* _PASSAGE SHOWN_:
■ ■ ■
- Conference: Virginia–North Carolina Intercollegiate Athletic Conference
- Record: 6–2 (4–0 V–NCIAC)
- Head coach: Pinky Spruhan (10th season);
- Home stadium: College Field Roanoke Fair Grounds

= 1923 Roanoke Maroons football team =

American college football season

The 1923 Roanoke Maroons football team represented Roanoke College as a member of the Virginia–North Carolina Intercollegiate Athletic Conference (V–NCIAC) during the 1923 college football season. Led by 10th-year head coach Pinky Spruhan, the Maroons compiled an overall record of 6–2, with a mark of 4–0 in conference play.
■ ■ ■
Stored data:
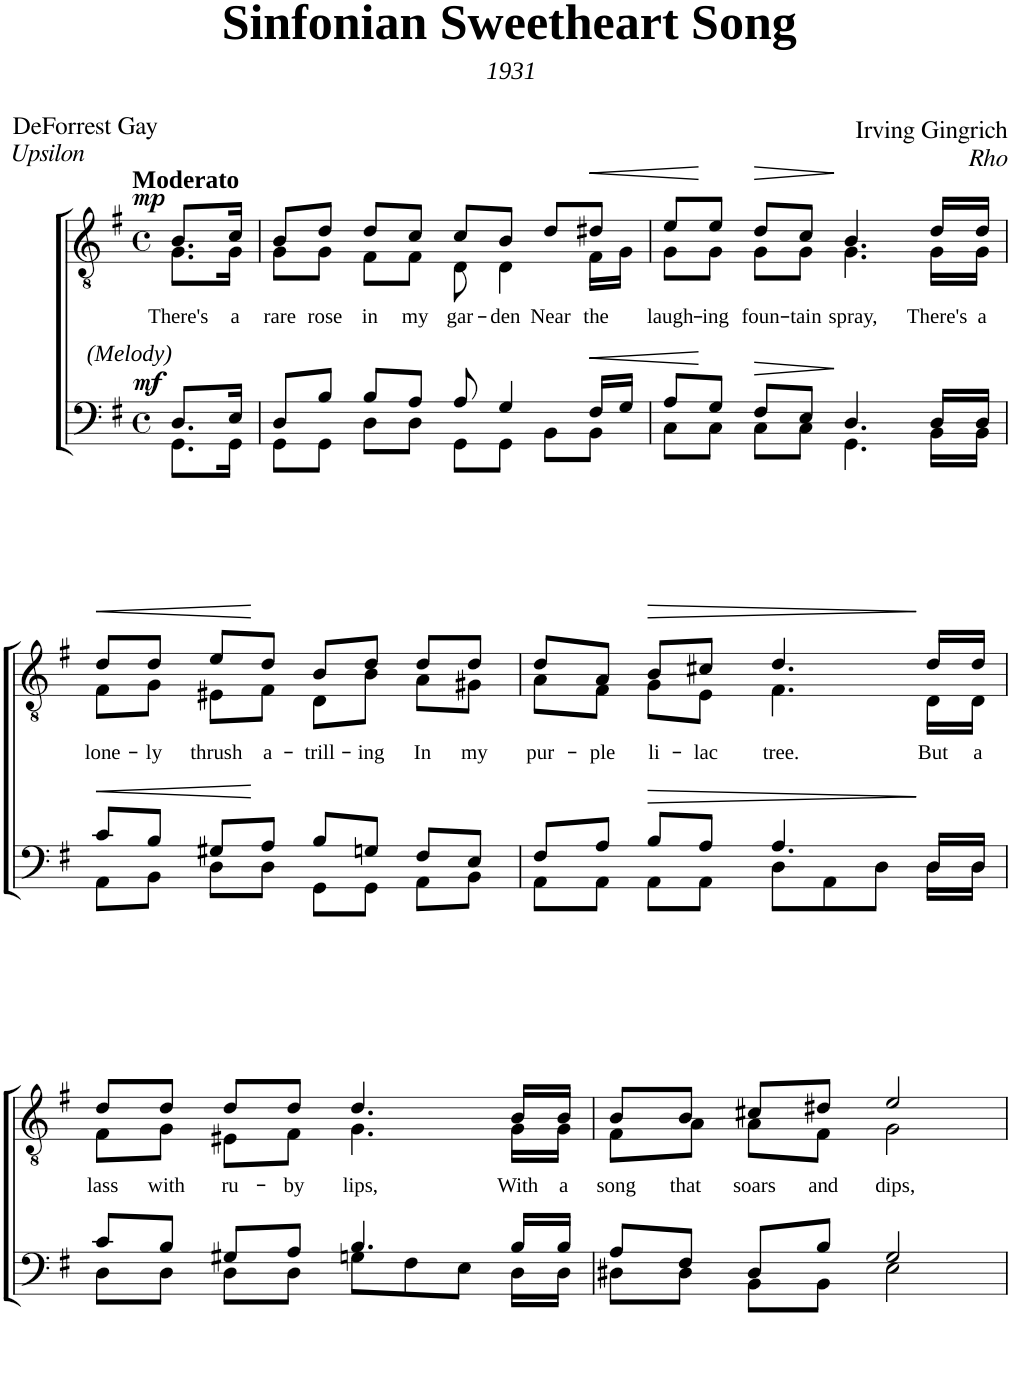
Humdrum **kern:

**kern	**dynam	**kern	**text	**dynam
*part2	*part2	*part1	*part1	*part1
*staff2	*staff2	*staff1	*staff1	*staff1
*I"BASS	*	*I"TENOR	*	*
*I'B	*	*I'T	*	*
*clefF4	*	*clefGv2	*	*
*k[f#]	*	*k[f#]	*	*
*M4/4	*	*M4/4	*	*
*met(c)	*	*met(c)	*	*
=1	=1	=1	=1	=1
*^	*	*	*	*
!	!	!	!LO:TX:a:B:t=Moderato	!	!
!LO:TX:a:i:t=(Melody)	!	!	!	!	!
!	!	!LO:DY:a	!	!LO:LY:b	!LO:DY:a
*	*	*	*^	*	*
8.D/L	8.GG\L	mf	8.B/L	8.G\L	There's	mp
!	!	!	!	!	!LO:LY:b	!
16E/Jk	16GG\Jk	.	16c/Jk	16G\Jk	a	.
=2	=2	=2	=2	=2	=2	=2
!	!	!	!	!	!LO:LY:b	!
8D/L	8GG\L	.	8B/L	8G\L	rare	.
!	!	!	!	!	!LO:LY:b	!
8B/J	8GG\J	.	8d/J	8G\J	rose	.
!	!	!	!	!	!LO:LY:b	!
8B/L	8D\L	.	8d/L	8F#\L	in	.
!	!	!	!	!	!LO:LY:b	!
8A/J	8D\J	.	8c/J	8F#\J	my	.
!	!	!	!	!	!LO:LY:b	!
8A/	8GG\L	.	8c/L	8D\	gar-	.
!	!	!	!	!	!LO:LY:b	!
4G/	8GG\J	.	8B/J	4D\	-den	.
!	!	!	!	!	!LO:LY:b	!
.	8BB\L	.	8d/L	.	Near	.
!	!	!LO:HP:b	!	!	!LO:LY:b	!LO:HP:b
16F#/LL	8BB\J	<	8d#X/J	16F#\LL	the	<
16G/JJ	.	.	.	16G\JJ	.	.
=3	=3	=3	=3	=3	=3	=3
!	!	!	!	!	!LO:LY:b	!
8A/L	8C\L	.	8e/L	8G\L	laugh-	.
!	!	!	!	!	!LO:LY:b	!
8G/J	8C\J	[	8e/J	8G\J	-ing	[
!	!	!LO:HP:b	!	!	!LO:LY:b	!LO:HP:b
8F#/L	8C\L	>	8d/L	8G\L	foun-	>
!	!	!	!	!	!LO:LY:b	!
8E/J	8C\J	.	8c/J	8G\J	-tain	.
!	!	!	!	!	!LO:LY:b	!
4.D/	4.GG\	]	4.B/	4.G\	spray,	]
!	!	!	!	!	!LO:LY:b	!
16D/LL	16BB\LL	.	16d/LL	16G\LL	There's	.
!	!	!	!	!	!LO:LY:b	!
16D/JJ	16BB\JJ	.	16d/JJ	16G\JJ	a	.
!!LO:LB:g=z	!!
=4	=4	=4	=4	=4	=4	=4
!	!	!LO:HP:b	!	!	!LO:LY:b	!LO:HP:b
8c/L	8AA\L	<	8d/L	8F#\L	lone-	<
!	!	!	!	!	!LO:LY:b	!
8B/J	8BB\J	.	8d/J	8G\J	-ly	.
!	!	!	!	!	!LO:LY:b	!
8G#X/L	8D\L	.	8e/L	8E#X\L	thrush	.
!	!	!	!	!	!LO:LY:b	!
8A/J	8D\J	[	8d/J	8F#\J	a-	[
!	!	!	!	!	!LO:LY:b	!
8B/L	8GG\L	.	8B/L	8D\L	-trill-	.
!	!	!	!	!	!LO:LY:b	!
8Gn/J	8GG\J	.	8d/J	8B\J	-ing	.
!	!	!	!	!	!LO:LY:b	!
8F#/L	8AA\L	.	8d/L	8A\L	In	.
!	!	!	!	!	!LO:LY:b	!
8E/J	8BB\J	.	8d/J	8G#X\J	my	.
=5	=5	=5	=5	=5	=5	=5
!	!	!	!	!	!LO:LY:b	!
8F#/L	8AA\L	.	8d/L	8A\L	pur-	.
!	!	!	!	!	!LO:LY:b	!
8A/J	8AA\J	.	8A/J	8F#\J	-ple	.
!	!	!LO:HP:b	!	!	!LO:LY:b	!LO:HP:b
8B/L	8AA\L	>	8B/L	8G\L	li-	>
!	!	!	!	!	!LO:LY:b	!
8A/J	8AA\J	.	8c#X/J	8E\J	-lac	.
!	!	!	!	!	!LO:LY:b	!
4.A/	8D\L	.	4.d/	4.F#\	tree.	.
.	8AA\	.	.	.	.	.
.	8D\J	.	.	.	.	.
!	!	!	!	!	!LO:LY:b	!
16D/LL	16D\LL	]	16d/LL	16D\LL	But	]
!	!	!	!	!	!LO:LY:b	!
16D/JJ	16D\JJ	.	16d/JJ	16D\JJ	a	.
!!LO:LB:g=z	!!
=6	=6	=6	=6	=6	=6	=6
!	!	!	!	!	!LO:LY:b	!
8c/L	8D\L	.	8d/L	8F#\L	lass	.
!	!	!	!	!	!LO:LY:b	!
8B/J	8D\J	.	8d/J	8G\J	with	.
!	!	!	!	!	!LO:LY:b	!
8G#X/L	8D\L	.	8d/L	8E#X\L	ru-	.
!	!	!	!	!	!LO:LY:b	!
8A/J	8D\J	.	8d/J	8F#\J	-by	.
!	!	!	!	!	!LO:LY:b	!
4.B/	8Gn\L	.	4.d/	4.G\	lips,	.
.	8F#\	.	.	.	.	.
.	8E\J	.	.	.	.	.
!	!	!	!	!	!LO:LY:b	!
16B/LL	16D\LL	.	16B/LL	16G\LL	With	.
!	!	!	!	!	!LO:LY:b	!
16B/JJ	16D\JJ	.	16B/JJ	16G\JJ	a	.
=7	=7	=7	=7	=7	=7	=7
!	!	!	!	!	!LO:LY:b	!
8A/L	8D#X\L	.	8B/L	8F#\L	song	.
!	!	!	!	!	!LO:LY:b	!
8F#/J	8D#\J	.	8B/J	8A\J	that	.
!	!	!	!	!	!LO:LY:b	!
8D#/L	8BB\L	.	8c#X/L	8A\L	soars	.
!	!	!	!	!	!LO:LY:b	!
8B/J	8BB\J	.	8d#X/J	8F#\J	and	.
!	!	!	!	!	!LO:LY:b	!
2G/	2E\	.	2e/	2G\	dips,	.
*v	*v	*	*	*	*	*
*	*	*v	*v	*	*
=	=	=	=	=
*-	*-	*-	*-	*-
■ ■ ■
* _TASK STATEMENT_:
Answer these questions from the 1923 Roanoke Maroons football text:
1. Which conference did the team belong to?
2. Who was the head coach?
3. What overall record did the Maroons compile?

* _WORKED SOLUTION_:
1. The Virginia–North Carolina Intercollegiate Athletic Conference (V–NCIAC)
2. Pinky Spruhan
3. 6–2